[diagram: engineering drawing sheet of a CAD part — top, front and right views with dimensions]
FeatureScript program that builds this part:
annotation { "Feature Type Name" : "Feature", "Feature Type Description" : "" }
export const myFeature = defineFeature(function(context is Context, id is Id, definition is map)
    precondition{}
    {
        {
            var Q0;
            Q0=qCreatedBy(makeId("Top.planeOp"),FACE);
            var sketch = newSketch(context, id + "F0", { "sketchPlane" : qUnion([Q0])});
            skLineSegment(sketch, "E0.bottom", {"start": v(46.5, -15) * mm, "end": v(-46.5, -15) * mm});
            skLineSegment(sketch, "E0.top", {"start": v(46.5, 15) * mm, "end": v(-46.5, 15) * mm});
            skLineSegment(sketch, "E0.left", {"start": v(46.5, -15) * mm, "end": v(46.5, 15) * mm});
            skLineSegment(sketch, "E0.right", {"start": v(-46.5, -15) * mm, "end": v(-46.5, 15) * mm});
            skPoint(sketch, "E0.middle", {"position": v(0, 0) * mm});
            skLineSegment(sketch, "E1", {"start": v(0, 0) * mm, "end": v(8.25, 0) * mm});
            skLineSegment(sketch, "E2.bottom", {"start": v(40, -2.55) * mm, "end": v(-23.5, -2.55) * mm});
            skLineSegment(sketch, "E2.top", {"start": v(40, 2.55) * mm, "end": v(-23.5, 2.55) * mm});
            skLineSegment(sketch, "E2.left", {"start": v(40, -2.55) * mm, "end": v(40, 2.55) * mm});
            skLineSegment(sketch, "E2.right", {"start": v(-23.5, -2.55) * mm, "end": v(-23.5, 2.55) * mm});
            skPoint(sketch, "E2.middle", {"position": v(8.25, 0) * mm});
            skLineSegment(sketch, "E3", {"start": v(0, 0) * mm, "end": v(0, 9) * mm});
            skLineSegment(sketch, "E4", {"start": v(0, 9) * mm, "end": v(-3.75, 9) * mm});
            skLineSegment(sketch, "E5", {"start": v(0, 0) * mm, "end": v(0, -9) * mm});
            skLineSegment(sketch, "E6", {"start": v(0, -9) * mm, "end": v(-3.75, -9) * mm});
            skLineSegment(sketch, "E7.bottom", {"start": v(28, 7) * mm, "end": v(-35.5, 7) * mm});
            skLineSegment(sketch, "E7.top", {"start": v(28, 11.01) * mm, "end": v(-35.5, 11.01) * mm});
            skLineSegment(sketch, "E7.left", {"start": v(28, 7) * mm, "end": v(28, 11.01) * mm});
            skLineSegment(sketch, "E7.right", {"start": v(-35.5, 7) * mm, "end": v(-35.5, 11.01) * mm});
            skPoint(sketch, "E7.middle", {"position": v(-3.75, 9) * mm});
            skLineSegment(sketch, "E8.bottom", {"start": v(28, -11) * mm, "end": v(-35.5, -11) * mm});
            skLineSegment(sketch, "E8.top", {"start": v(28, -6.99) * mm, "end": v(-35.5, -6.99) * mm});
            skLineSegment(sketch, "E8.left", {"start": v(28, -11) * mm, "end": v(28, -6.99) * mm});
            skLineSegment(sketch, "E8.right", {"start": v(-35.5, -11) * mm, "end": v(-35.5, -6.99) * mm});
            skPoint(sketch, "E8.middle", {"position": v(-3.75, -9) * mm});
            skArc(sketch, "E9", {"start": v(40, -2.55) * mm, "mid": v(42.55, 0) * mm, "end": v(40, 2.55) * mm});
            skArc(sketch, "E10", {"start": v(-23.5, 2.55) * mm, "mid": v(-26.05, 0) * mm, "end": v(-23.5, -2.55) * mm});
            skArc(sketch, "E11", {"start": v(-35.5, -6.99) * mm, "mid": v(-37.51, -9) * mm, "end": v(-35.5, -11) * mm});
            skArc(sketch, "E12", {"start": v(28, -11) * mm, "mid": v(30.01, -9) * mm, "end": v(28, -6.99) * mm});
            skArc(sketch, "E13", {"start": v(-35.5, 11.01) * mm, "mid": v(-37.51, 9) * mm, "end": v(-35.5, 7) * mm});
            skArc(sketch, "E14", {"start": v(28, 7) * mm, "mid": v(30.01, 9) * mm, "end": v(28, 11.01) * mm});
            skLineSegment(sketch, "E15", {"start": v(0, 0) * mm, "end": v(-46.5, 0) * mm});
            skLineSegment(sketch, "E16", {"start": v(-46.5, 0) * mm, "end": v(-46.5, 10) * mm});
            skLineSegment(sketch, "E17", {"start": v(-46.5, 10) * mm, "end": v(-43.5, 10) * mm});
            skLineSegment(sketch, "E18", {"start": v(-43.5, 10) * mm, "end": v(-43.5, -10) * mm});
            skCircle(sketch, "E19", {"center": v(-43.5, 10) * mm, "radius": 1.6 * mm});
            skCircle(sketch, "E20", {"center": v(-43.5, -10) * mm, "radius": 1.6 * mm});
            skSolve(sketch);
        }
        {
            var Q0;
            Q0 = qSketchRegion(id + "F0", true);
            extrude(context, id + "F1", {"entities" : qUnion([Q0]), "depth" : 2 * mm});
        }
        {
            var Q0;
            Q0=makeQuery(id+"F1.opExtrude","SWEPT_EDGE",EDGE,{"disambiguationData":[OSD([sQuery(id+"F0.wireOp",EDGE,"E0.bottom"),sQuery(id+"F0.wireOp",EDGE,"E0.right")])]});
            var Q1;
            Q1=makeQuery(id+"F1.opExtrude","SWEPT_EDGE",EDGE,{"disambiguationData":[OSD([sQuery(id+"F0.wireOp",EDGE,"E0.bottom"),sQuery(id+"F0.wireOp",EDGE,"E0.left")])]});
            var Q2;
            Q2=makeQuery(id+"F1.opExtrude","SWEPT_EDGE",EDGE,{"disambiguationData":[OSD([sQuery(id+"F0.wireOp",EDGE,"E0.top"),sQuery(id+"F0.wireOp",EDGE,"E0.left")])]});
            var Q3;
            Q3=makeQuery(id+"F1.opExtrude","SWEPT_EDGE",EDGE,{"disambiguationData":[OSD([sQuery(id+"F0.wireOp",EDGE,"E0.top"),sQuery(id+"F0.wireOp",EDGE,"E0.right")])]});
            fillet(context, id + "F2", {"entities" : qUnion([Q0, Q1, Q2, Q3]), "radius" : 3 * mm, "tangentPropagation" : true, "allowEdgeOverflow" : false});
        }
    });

= REQUIRED WORK =
Pick out every line of the material above that contains the string "qUnion".

= TASK RESPONSE =
            var sketch = newSketch(context, id + "F0", { "sketchPlane" : qUnion([Q0])});
            extrude(context, id + "F1", {"entities" : qUnion([Q0]), "depth" : 2 * mm});
            fillet(context, id + "F2", {"entities" : qUnion([Q0, Q1, Q2, Q3]), "radius" : 3 * mm, "tangentPropagation" : true, "allowEdgeOverflow" : false});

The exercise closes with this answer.